(Your task) Reproduce every line of the following material verbatim, keeping the lines in their original order.

....................

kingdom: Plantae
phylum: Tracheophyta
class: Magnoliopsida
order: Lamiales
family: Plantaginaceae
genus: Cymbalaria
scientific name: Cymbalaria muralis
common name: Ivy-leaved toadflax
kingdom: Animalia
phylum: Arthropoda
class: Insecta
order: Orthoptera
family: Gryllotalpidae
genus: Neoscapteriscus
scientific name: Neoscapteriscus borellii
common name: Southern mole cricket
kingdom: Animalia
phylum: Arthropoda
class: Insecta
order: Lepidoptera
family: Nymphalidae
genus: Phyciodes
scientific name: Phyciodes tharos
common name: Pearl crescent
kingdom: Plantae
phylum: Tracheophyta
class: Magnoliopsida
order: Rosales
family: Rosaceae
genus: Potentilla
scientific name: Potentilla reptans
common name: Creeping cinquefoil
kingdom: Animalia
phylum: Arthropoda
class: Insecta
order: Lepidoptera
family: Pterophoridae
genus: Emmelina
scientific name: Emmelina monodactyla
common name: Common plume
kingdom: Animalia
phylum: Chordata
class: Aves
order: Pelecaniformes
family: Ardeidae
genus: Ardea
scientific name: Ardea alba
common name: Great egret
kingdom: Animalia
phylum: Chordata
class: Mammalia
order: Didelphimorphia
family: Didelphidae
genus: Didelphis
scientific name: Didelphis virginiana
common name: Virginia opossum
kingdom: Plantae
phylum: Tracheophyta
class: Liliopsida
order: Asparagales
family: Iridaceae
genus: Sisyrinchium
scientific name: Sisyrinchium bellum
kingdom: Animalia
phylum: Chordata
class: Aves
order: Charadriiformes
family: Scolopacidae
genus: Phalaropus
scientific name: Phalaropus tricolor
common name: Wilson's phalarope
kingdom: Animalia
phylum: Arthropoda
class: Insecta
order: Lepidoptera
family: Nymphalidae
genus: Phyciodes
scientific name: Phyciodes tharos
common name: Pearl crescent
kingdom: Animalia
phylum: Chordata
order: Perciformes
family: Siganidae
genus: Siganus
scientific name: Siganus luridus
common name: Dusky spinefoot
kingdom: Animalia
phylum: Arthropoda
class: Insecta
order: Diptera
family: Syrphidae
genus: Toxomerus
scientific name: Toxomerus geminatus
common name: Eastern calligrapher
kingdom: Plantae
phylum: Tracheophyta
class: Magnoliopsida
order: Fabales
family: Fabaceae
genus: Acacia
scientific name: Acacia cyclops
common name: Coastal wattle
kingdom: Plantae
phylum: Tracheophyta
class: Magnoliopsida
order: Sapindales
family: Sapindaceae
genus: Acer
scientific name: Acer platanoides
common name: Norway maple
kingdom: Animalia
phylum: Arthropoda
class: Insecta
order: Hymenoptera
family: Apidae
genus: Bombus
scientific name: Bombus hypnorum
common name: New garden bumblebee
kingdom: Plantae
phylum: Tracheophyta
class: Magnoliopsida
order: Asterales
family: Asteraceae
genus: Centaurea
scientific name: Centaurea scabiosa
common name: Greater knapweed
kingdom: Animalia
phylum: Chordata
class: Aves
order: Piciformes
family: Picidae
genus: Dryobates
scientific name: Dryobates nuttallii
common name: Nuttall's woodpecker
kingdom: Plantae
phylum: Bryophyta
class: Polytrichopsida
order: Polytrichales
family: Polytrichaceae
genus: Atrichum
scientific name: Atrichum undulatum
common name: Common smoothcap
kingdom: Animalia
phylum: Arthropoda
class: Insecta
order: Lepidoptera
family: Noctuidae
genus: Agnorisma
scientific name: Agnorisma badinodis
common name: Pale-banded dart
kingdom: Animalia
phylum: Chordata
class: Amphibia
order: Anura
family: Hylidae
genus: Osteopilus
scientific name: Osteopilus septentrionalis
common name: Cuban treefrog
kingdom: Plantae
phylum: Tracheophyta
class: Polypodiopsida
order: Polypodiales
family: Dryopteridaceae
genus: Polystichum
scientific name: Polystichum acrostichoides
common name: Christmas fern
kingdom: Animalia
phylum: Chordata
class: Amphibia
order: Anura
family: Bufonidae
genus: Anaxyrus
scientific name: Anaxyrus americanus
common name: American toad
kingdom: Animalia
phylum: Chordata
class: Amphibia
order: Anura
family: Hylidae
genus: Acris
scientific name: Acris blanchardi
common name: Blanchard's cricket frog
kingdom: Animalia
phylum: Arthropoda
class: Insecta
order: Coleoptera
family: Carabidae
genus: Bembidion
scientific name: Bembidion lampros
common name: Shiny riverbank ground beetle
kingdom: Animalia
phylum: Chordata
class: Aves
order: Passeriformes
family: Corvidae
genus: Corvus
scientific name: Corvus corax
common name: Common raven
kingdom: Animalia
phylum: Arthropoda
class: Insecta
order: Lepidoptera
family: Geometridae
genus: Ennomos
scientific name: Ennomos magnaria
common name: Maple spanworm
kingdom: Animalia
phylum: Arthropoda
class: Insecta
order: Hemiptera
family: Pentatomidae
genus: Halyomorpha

....................

(Full answer)
kingdom: Plantae
phylum: Tracheophyta
class: Magnoliopsida
order: Lamiales
family: Plantaginaceae
genus: Cymbalaria
scientific name: Cymbalaria muralis
common name: Ivy-leaved toadflax
kingdom: Animalia
phylum: Arthropoda
class: Insecta
order: Orthoptera
family: Gryllotalpidae
genus: Neoscapteriscus
scientific name: Neoscapteriscus borellii
common name: Southern mole cricket
kingdom: Animalia
phylum: Arthropoda
class: Insecta
order: Lepidoptera
family: Nymphalidae
genus: Phyciodes
scientific name: Phyciodes tharos
common name: Pearl crescent
kingdom: Plantae
phylum: Tracheophyta
class: Magnoliopsida
order: Rosales
family: Rosaceae
genus: Potentilla
scientific name: Potentilla reptans
common name: Creeping cinquefoil
kingdom: Animalia
phylum: Arthropoda
class: Insecta
order: Lepidoptera
family: Pterophoridae
genus: Emmelina
scientific name: Emmelina monodactyla
common name: Common plume
kingdom: Animalia
phylum: Chordata
class: Aves
order: Pelecaniformes
family: Ardeidae
genus: Ardea
scientific name: Ardea alba
common name: Great egret
kingdom: Animalia
phylum: Chordata
class: Mammalia
order: Didelphimorphia
family: Didelphidae
genus: Didelphis
scientific name: Didelphis virginiana
common name: Virginia opossum
kingdom: Plantae
phylum: Tracheophyta
class: Liliopsida
order: Asparagales
family: Iridaceae
genus: Sisyrinchium
scientific name: Sisyrinchium bellum
kingdom: Animalia
phylum: Chordata
class: Aves
order: Charadriiformes
family: Scolopacidae
genus: Phalaropus
scientific name: Phalaropus tricolor
common name: Wilson's phalarope
kingdom: Animalia
phylum: Arthropoda
class: Insecta
order: Lepidoptera
family: Nymphalidae
genus: Phyciodes
scientific name: Phyciodes tharos
common name: Pearl crescent
kingdom: Animalia
phylum: Chordata
order: Perciformes
family: Siganidae
genus: Siganus
scientific name: Siganus luridus
common name: Dusky spinefoot
kingdom: Animalia
phylum: Arthropoda
class: Insecta
order: Diptera
family: Syrphidae
genus: Toxomerus
scientific name: Toxomerus geminatus
common name: Eastern calligrapher
kingdom: Plantae
phylum: Tracheophyta
class: Magnoliopsida
order: Fabales
family: Fabaceae
genus: Acacia
scientific name: Acacia cyclops
common name: Coastal wattle
kingdom: Plantae
phylum: Tracheophyta
class: Magnoliopsida
order: Sapindales
family: Sapindaceae
genus: Acer
scientific name: Acer platanoides
common name: Norway maple
kingdom: Animalia
phylum: Arthropoda
class: Insecta
order: Hymenoptera
family: Apidae
genus: Bombus
scientific name: Bombus hypnorum
common name: New garden bumblebee
kingdom: Plantae
phylum: Tracheophyta
class: Magnoliopsida
order: Asterales
family: Asteraceae
genus: Centaurea
scientific name: Centaurea scabiosa
common name: Greater knapweed
kingdom: Animalia
phylum: Chordata
class: Aves
order: Piciformes
family: Picidae
genus: Dryobates
scientific name: Dryobates nuttallii
common name: Nuttall's woodpecker
kingdom: Plantae
phylum: Bryophyta
class: Polytrichopsida
order: Polytrichales
family: Polytrichaceae
genus: Atrichum
scientific name: Atrichum undulatum
common name: Common smoothcap
kingdom: Animalia
phylum: Arthropoda
class: Insecta
order: Lepidoptera
family: Noctuidae
genus: Agnorisma
scientific name: Agnorisma badinodis
common name: Pale-banded dart
kingdom: Animalia
phylum: Chordata
class: Amphibia
order: Anura
family: Hylidae
genus: Osteopilus
scientific name: Osteopilus septentrionalis
common name: Cuban treefrog
kingdom: Plantae
phylum: Tracheophyta
class: Polypodiopsida
order: Polypodiales
family: Dryopteridaceae
genus: Polystichum
scientific name: Polystichum acrostichoides
common name: Christmas fern
kingdom: Animalia
phylum: Chordata
class: Amphibia
order: Anura
family: Bufonidae
genus: Anaxyrus
scientific name: Anaxyrus americanus
common name: American toad
kingdom: Animalia
phylum: Chordata
class: Amphibia
order: Anura
family: Hylidae
genus: Acris
scientific name: Acris blanchardi
common name: Blanchard's cricket frog
kingdom: Animalia
phylum: Arthropoda
class: Insecta
order: Coleoptera
family: Carabidae
genus: Bembidion
scientific name: Bembidion lampros
common name: Shiny riverbank ground beetle
kingdom: Animalia
phylum: Chordata
class: Aves
order: Passeriformes
family: Corvidae
genus: Corvus
scientific name: Corvus corax
common name: Common raven
kingdom: Animalia
phylum: Arthropoda
class: Insecta
order: Lepidoptera
family: Geometridae
genus: Ennomos
scientific name: Ennomos magnaria
common name: Maple spanworm
kingdom: Animalia
phylum: Arthropoda
class: Insecta
order: Hemiptera
family: Pentatomidae
genus: Halyomorpha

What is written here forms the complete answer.